In [1]:
import pandas as pd
import numpy as np
import seaborn as sns
import matplotlib.pyplot as plt
from sklearn.feature_extraction.text import TfidfVectorizer, CountVectorizer
import nltk
import string
from nltk.corpus import stopwords
from sklearn.metrics import f1_score, roc_auc_score, confusion_matrix
from sklearn.naive_bayes import MultinomialNB
from sklearn.linear_model import LogisticRegression
from sklearn.model_selection import train_test_split as tts
from wordcloud import WordCloud

In [2]:
nltk.download('stopwords')

[nltk_data] Downloading package stopwords to
[nltk_data]     C:\Users\009kr\AppData\Roaming\nltk_data...
[nltk_data]   Package stopwords is already up-to-date!


True

In [3]:
df = pd.read_csv("spam.csv", encoding='ISO-8859-1')
df.head()

Unnamed: 0,v1,v2,Unnamed: 2,Unnamed: 3,Unnamed: 4
0,ham,"Go until jurong point, crazy.. Available only ...",,,
1,ham,Ok lar... Joking wif u oni...,,,
2,spam,Free entry in 2 a wkly comp to win FA Cup fina...,,,
3,ham,U dun say so early hor... U c already then say...,,,
4,ham,"Nah I don't think he goes to usf, he lives aro...",,,


In [4]:
df = df.drop(['Unnamed: 2', 'Unnamed: 3', 'Unnamed: 4'], axis=1)

In [5]:
df.v1.value_counts()

ham     4825
spam     747
Name: v1, dtype: int64

In [6]:
label = {'ham':0,'spam':1}
df = df.replace({'v1':label})

In [7]:
df.isnull().sum()

v1    0
v2    0
dtype: int64

In [8]:
stop_words = set(stopwords.words('english'))
def clean_text(text):
    if isinstance(text,str):
        text = text.lower()
        text = text.translate(str.maketrans('','',string.punctuation))
        words = text.split()
        words = [word for word in words if word not in stop_words]
        clean = ' '.join(words)
        return clean 
    else:
        return ""

In [9]:
df.v2 = df.v2.apply(clean_text)

In [10]:
X = df['v2']
y = df['v1']

In [11]:
train_text, test_text, ytrain, ytest = tts(X,y,test_size=0.2)

In [12]:
tf = TfidfVectorizer(stop_words='english')

In [13]:
Xtrain = tf.fit_transform(train_text)
Xtest = tf.transform(test_text)

In [14]:
nb = MultinomialNB()
nb.fit(Xtrain,ytrain)
prednb_train = nb.predict(Xtrain)
prednb_test = nb.predict(Xtest)

print("Train Accuracy(F1): ", f1_score(ytrain,prednb_train))
print("Test Accuracy(F1): ", f1_score(ytest,prednb_test))

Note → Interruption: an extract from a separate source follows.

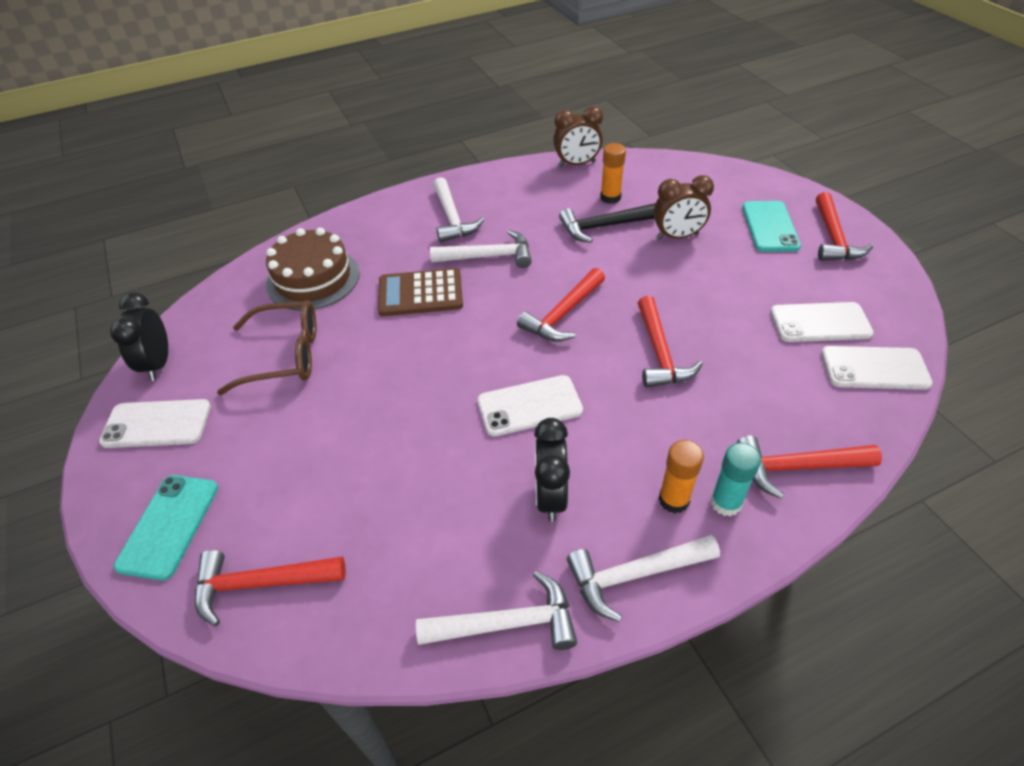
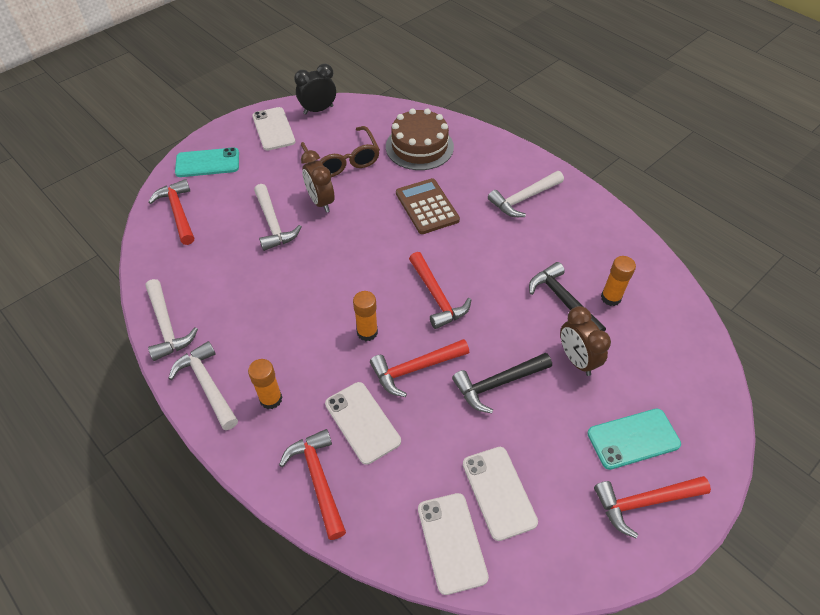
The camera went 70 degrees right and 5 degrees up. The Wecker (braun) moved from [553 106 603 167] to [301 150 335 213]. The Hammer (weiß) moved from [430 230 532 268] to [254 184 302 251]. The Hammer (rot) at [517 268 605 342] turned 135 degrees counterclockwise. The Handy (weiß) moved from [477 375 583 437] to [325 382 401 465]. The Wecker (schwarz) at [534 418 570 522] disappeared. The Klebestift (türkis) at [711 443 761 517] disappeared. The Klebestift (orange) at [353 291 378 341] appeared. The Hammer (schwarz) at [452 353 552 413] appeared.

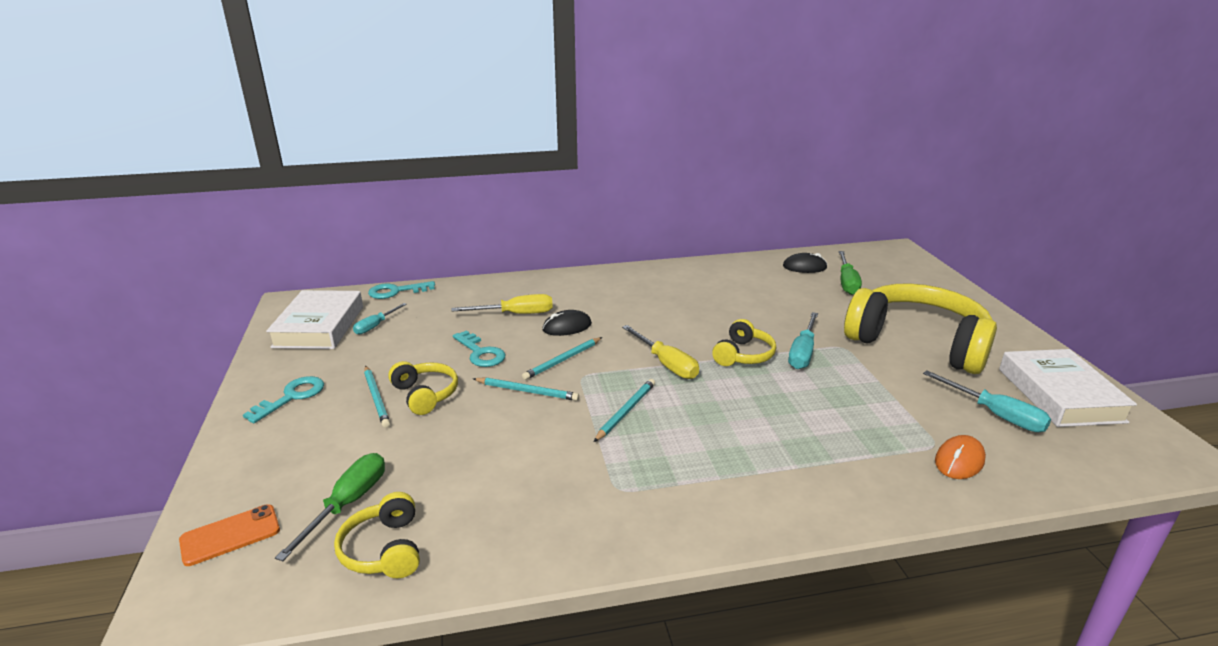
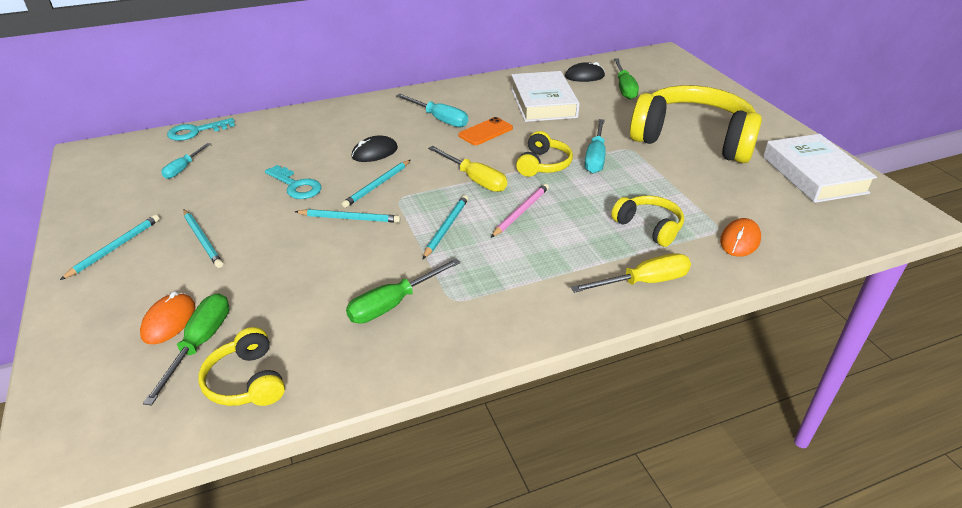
The camera went 10 degrees left and 10 degrees up. The Buch (weiß) moved from [266 290 363 349] to [511 71 580 122]. The Schraubenzieher (gelb) moved from [451 294 553 314] to [571 253 691 293]. The Kopfhörer (gelb) moved from [388 361 458 415] to [611 195 684 247]. The Schraubenzieher (türkis) moved from [923 371 1051 432] to [396 94 468 127]. The Schlüssel (türkis) at [243 376 324 423] was replaced by the Bleistift (türkis) at [60 215 160 280]. The Handy (orange) moved from [179 505 280 566] to [458 117 513 145]. The Bleistift (rosa) at [491 184 549 238] appeared. The Schraubenzieher (grün) at [346 258 461 324] appeared. The Computermaus (orange) at [140 291 196 344] appeared.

Train Accuracy(F1):  0.9198542805100183
Test Accuracy(F1):  0.8676470588235293


In [15]:
lr = LogisticRegression()
lr.fit(Xtrain,ytrain)
predlr_train = lr.predict(Xtrain)
predlr_test = lr.predict(Xtest)

print("Train Accuracy(F1): ", f1_score(ytrain,predlr_train))
print("Test Accuracy(F1): ", f1_score(ytest,predlr_test))

Train Accuracy(F1):  0.837573385518591
Test Accuracy(F1):  0.8181818181818182


In [16]:
cv = CountVectorizer()
X_train = cv.fit_transform(train_text)
X_test = cv.transform(test_text)

In [17]:
nb2 = MultinomialNB()
nb2.fit(X_train,ytrain)
prednb2_train = nb2.predict(X_train)
prednb2_test = nb2.predict(X_test)

print("Train Accuracy(F1): ", f1_score(ytrain,prednb2_train))
print("Test Accuracy(F1): ", f1_score(ytest,prednb2_test))

Train Accuracy(F1):  0.9754860524091293
Test Accuracy(F1):  0.9473684210526316


In [18]:
lr2 = LogisticRegression()
lr2.fit(X_train,ytrain)
predlr2_train = lr2.predict(X_train)
predlr2_test = lr2.predict(X_test)

print("Train Accuracy(F1): ", f1_score(ytrain,predlr2_train))
print("Test Accuracy(F1): ", f1_score(ytest,predlr2_test))

Train Accuracy(F1):  0.9785038693035253
Test Accuracy(F1):  0.9310344827586208